A fruta de Afrânio Peixoto

 

A FRUTA DE AFRÂNIO PEIXOTO

Miguel Carqueija

 

Resenha do romance “Fruta do mato”, de Afrânio Peixoto. W.M. Jackson Inc. Editores, Rio de Janeiro-São Paulo-Porto Alegre, 1944.

 

Romance volumoso, com mais de 350 páginas se contarmos as notas finais, passa-se em alguma região da Bahia no último ano do Império. Bem escrito e estruturado, narrado na primeira pessoa pelo advogado Vergílio de Aguiar, termina de forma patética depois de atravessar uma série de dramas amorosos, sociais e passionais, refletindo ainda bem forte as sequelas da escravidão recentemente abolida.

Apesar dos sofrimentos, conflitos e tragédias, tem o seu lado cômico. Por exemplo, num tempo em que não havia tv ou sequer rádio, mas só o telégrafo, o telegrafista Geraldo é preso como “doido furioso”, porque, republicano ferrenho, recebeu a notícia da proclamação da República. O Dr. Vergílio, ao saber da “loucura”, espantou-se: “Mas eu estive com ele, ainda esta manhã, de saúde perfeita!”, ao que o sentinela da cadeia respondeu: “Juízo é mesmo para se perder”. E o Zoroastro acrescentou mais detalhes: o Geraldo tinha procurado o Coronel Libânio para contar a novidade e “como o Libânio não pudesse crer em todas essas maluquices” (sic) ele se exaltou e acabou sendo preso.

Não são muitos os personagens, mas bem delineados. Vergílio, aparentemente um sujeito equilibrado, mas capaz de se perturbar com a sedução de uma mulher casada e menos culta, a quem ele mal conhece; Gracinha, a garota, filha da preocupada Dona Loló, que sendo requestada por três homens (Vergílio, Zoroastro e Espiridião) sem que ninguém se decida, acaba fugindo com o Pulquério, definido como um “joão-ninguém”; Américo, amigo de Vergílio e esposo de Joaninha, que aparece pouco, sendo a figura do marido traído; Joaninha, ambígua, que faz de tudo para seduzir Vergílio, que fica na corda bamba e é o tipo do sujeito indeciso. E Onofre, o zelador da fazenda Corre-Costa com sua fama de mal-assombrada — Onofre, mestiço que odiava brancos e negros e cobiçava Joaninha.

O romance entra em detalhes terríveis sobre o tratamento dado aos escravos até a abolição de 1888 e as sequelas que ficaram. Desvenda também um pouco da vida rude, precária e sem lei desses sertões brasileiros.

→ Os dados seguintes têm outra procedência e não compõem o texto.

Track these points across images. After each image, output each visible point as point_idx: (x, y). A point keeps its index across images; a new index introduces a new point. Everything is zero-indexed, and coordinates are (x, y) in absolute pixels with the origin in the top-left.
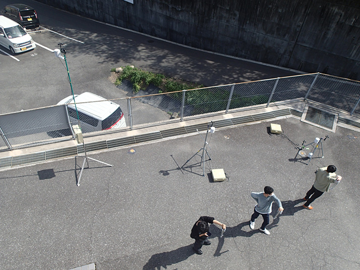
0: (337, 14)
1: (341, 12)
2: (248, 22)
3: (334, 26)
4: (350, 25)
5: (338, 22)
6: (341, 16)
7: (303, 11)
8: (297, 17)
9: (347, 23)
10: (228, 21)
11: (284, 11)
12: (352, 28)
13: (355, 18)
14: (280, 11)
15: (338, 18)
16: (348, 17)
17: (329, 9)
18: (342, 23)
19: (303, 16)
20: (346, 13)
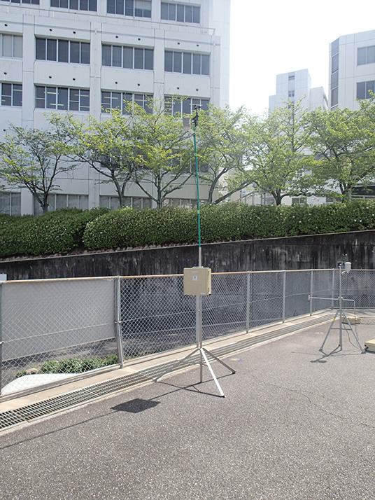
0: (281, 254)
1: (284, 251)
3: (283, 266)
4: (298, 262)
5: (286, 261)
6: (285, 255)
7: (248, 257)
8: (244, 266)
9: (294, 260)
11: (229, 263)
12: (300, 264)
13: (299, 253)
14: (224, 263)
15: (283, 257)
16: (292, 254)
17: (272, 251)
18: (289, 262)
19: (250, 263)
20: (289, 251)
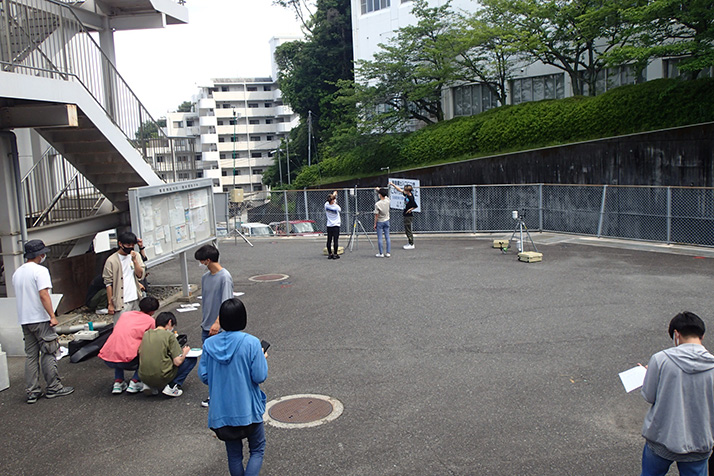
0: (655, 155)
1: (658, 150)
2: (551, 197)
3: (658, 173)
4: (679, 167)
5: (662, 166)
6: (661, 157)
7: (613, 162)
8: (607, 173)
9: (673, 165)
10: (527, 203)
11: (590, 169)
12: (683, 169)
13: (681, 154)
14: (585, 170)
15: (659, 161)
16: (671, 155)
17: (643, 152)
18: (667, 167)
19: (615, 169)
20: (666, 151)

É um livro que consegue manter o interesse do leitor, não faltando algumas páginas com o típico desafio de repentistas, só que uma mulher (Salvina) e um homem (Sebastião), com desfecho trágico, em que Benedito, que vivia com Salvina, enciumado, luta a faca com Sebastião, que leva a melhor, derruba o outro com uma facada e foge com a Salvina.

A notar, porém, que o livro é escrito com sobriedade, sem o viés pornográfico de tantos romancistas sociais mais modernos.

 

Rio de Janeiro, 19 de outubro de 2023.

 

Na foto um pouco da minha babel de livros e revistas. Mostrei a folha de rosto do livro resenhado, porque é uma edição encadernada, sem figura ou letras na capa dura. Pegaram lambuja na foto um número do mangá Akame ga kill e uma biografia infanto-juvenil do Padre Anchieta.